(Текст для работы):
◇ ◇ ◇ ◇ ◇ ◇ ◇
Ясно, однако, что строение социальной деятельности не ограничивается только человеческими индивидами. Наряду с субъектами ее необходимым элементом являются уже рассматривавшиеся нами объекты, точнее, предметы, которые люди — в отличие от животных — создают и регулярно используют, многократно увеличивая тем самым эффект своей деятельности.
Выше мы рассматривали социальные предметы как такие объекты деятельности, которые отличны от людей (также способных, как мы помним, выступать в роли объектов деятельности — того, на что направлена деятельностная способность субъекта). При этом мы избегали всякой типологии социальных предметов, которая становится необходимой, когда мы переходим от анализа абстрактно взятого социального действия к анализу общества как организационной формы коллективной деятельности людей.
В данном случае важно подчеркнуть, что весь мир социальных предметов делится на два различных класса, отличающиеся друг от друга своим назначением, социальной функцией. В одном случае эта функция связана с обеспечением непосредственных адаптивных задач человеческой деятельности — приспособлением к природной и социальной среде существования путем ее вещественно-энергетической переработки, целенаправленного преобразования. В другом случае она связана с выполнением задач информационного обеспечения деятельности — выработкой символических программ поведения, которые могут транслироваться от субъекта к субъекту, т.е. циркулировать в обществе, храниться и накапливаться в нем, передаваясь от поколения к поколению.
Вещи. Первый из этих классов мы будем называть вещами (хотя в социальной теории используются и другие названия, в частности, термин «орудия», который употреблял Л.С. Выготский). В любом случае речь идет о предметах, с помощью которых люди оказывают прямое воздействие на тот реальный мир, в котором живут, физически изменяя его в своих интересах.
Класс вещей имеет свою собственную структуру, по-разному представляемую разными теоретиками. В частности, К. Маркс, уделявший особое место анализу человеческого труда, выделял в их составе как предметы непосредственного потребления, так и средства их создания или «средства производства». В составе последних им выделялись: 1) «предметы труда», т.е. то, на что направлено механическое, химическое, биотехническое и прочее воздействие человека (будь то дерево, которое валит лесоруб, или нефть, подвергающаяся химическим воздействиям); 2) «орудия труда», с помощью которых человек осуществляет воздействие на предмет труда (будь то копье, «удлиняющее» руку охотника, или установка для крекинга нефти); 3) средства транспортировки и хранения орудий и предметов труда — нефтепроводы, нефтехранилища, танкеры для перевозки нефти и другие элементы «сосудистой системы производства», отличной от его «костно-мускульной системы» (как Маркс образно называл предметы и орудия труда), К этому списку следует добавить отсутствовавшие во времена Маркса кибернетические средства регуляции производства, позволяющие хранить, перерабатывать и передавать технологическую информацию (различные ЭВМ и т.д.).
◇ ◇ ◇ ◇ ◇ ◇ ◇
[Исходные строки]
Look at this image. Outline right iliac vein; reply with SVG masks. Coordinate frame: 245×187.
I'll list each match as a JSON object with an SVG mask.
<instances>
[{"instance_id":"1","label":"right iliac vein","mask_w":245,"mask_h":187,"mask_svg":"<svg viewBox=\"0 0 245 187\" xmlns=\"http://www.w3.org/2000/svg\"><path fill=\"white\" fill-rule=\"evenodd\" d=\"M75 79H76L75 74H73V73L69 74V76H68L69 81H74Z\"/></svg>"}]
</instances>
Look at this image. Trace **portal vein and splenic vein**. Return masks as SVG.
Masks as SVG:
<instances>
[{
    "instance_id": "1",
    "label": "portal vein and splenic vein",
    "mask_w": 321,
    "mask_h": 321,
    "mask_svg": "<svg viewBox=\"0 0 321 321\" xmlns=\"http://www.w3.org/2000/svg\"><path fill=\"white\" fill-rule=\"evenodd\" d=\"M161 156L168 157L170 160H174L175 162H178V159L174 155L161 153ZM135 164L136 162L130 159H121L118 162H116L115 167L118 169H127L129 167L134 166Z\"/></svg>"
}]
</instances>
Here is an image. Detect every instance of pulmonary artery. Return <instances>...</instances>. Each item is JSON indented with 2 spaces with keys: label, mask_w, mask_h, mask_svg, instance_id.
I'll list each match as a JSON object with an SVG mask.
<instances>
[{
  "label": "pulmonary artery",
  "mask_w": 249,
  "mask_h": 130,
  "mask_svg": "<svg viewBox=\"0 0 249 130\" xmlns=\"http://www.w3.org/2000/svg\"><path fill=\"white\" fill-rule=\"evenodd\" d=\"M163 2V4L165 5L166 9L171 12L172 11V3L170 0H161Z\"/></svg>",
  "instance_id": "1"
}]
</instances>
◇ ◇ ◇ ◇ ◇ ◇ ◇
(Условия заданий):
**A)** Какой термин для предметов первого класса употреблял Л.С. Выготский, согласно тексту о социальных предметах?
**B)** Перепиши дословно фрагмент текста о социальных предметах от слов «Ясно, однако, что» до слов «коллективной деятельности людей.» включительно.
**C)** Допиши продолжение текста о социальных предметах, начиная сразу после его последнего предложения.

(Итоговые ответы):
**A)** Термин «орудия».

**B)**
Ясно, однако, что строение социальной деятельности не ограничивается только человеческими индивидами. Наряду с субъектами ее необходимым элементом являются уже рассматривавшиеся нами объекты, точнее, предметы, которые люди — в отличие от животных — создают и регулярно используют, многократно увеличивая тем самым эффект своей деятельности.
Выше мы рассматривали социальные предметы как такие объекты деятельности, которые отличны от людей (также способных, как мы помним, выступать в роли объектов деятельности — того, на что направлена деятельностная способность субъекта). При этом мы избегали всякой типологии социальных предметов, которая становится необходимой, когда мы переходим от анализа абстрактно взятого социального действия к анализу общества как организационной формы коллективной деятельности людей.

**C)**
Очевидно, что подобные «вещные» элементы человеческой деятельности используются прежде всего при воздействии на природу, с которой изначально «противоборствуют» люди, вырывая природные объекты из их естественных связей и подвергая необходимой переработке.
Однако класс предметов, который мы называем «вещи», включает в себя не только земные богатства и те средства, с помощью которых люди превращают зерно в хлеб, руду в металл или стальной прокат в детали автомобиля. Нужно учитывать, что прямое физическое воздействие люди оказывают не только на природную, но и на социальную среду существования, которая включает в себя помимо «техносферы» еще и «антропосферу» — мир живых человеческих индивидов. Это означает, что и скальпель в руках хирурга, и штанга в руках спортсмена, и даже бутерброд, съеденный нами в буфете, — принадлежат миру вещей, с помощью которых мы физически изменяем реальность (даже если ею выступает наше собственное тело). К классу вещей относятся также и винтовка в руках солдата или артиллерийское орудие, с помощью которых воздействуют на «живую силу», и инженерные сооружения неприятеля с целью изменить такой элемент реальности, как общественные отношения между людьми (защитить свой суверенитет или, напротив, подчинить других своей воле, установить господство над ними). Наконец, к вещам принадлежат также те специфические предметы и орудия труда, с помощью которых необходимое физическое воздействие на реальность осуществляется в рамках духовного творчества людей, — авторучка и бумага, используемые писателем, холст, кисть и краски, позволяющие художнику реализовать свой замысел, и т.д. и т.п.
Символы или знаки. Существует, однако, и другой класс социальных предметов, необходимых для совместной деятельности, функции которых явно отличны от функций вещей. Последние, как мы установил и, служат целенаправленному изменению реальности, существующей за пределами человеческих представлений, позволяют произвести изменения, которые вполне могут быть зарегистрированы физическими приборами (исключение составляет лишь такой специфический класс пещей, как измерительная аппаратура, не оставляющая видимых материальных следов на объектах своего воздействия).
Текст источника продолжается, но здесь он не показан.